After upgrading some of our solutions to Sitecore 8.1 update-1 we started seeing errors in our log files, such as this:
... ERROR Error in FileWatcher. Internal buffer overflow.
Exception: System.IO.InternalBufferOverflowException
Message: Too many changes at once in directory:path-to-data-dir\Data.
I haven’t figured out exactly why this happens yet, but we do quite a lot of automated file deployments etc, and it seems to occur more often around deployments as well as on local builds on our dev machines. I searched all our machines and the exception had occurred in all our instances that were running update-1, and I didn’t find the error in any instances running other versions of Sitecore.
With very good help from Sitecore support, it turned out it could be solved by moving the license file. As suggested, we just created a license folder in the Data dir and moved the license.xml file in there, and then we applied the following License.config patch into App_Config/Include:
<?xml version="1.0" encoding="utf-8" ?> <configuration xmlns:patch="http://www.sitecore.net/xmlconfig/"> <sitecore> <settings> <setting name="LicenseFile"> <patch:attribute name="value">$(dataFolder)/license/license.xml</patch:attribute> </setting> </settings> </sitecore> </configuration>
Even if you haven’t seen the exception yet, I suggest you apply this patch if running Sitecore 8.1. It doesn’t do any harm regardless if you’re affected by it or not.
Although I haven’t dug into the Sitecore.Kernel.dll of version 8.1 of Update 1, I suspect there are way too many changes going on within the logs and viewstate subdirectories.
Yes, seeing the same with Update 1. That’s an odd fix (moving license file) for the message, but will try it.
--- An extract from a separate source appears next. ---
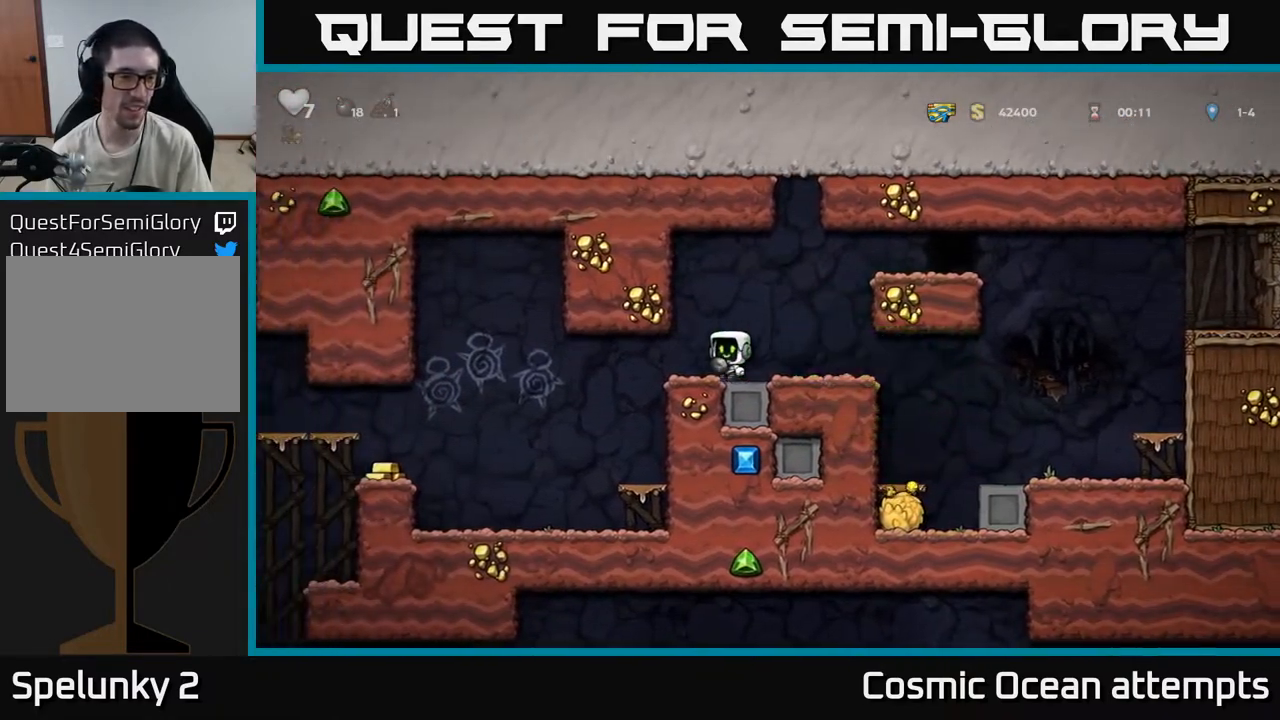
{"buttons": ["DPAD_LEFT"], "left_stick": "center", "right_stick": "center", "events": []}
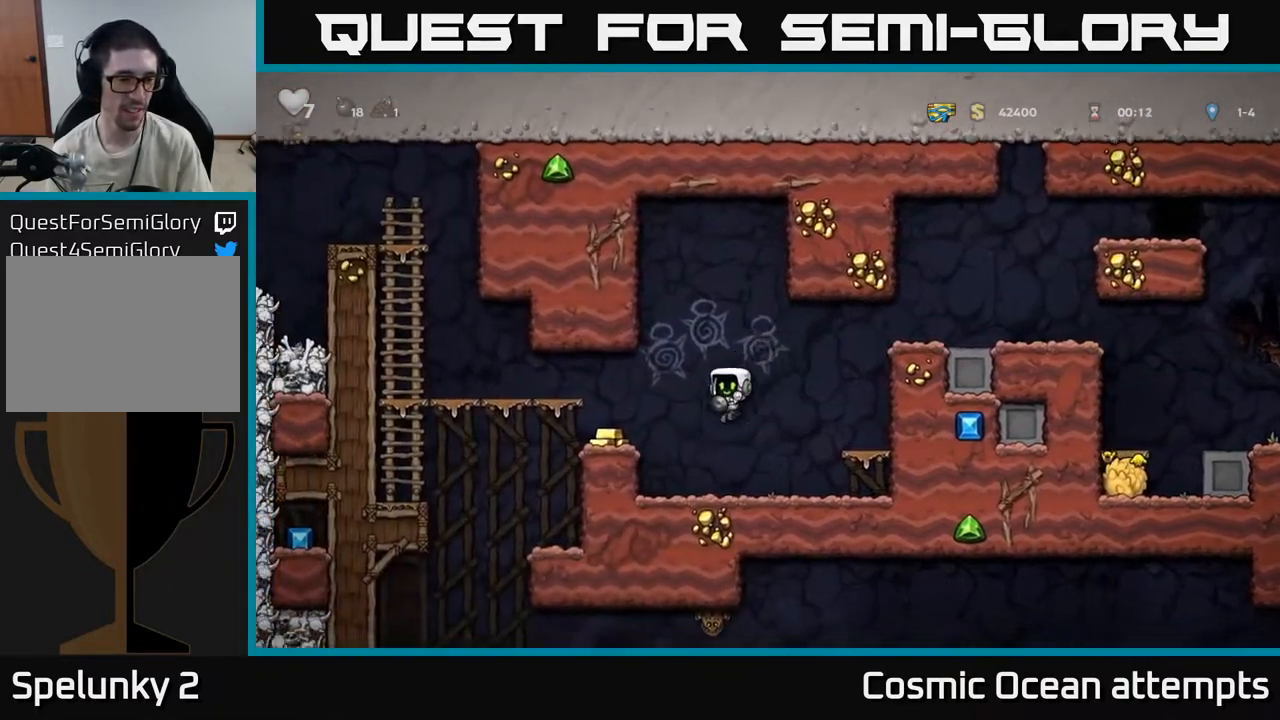
{"buttons": [], "left_stick": "center", "right_stick": "center", "events": [[83, "DPAD_LEFT", "up"], [233, "A", "down"], [283, "DPAD_LEFT", "down"], [333, "A", "up"], [383, "DPAD_LEFT", "up"]]}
Also seeing a fair number of settings that don’t seem to be read correctly at startup.
Setting blah blah Invalid value: “”
Many are for settings in disabled configs, so it would make sense that the values are empty. But what does not make sense is why Sitecore startup would seem to require them if they are going to be installed OOB disabled.
This is a default install, BTW so puzzling. I saw one go by for the Media.FileSystemWatcher.BufferSize setting, and thought it might be related to that.
Yes the old style monolithic web.config was unwieldy, but I’m afraid SC may have gone overboard the other direction.
Thanks for posting this, applying the fix now as I was seeing this error in my logs.
This was really helpful.
This also fixed it for us as well! Thanks!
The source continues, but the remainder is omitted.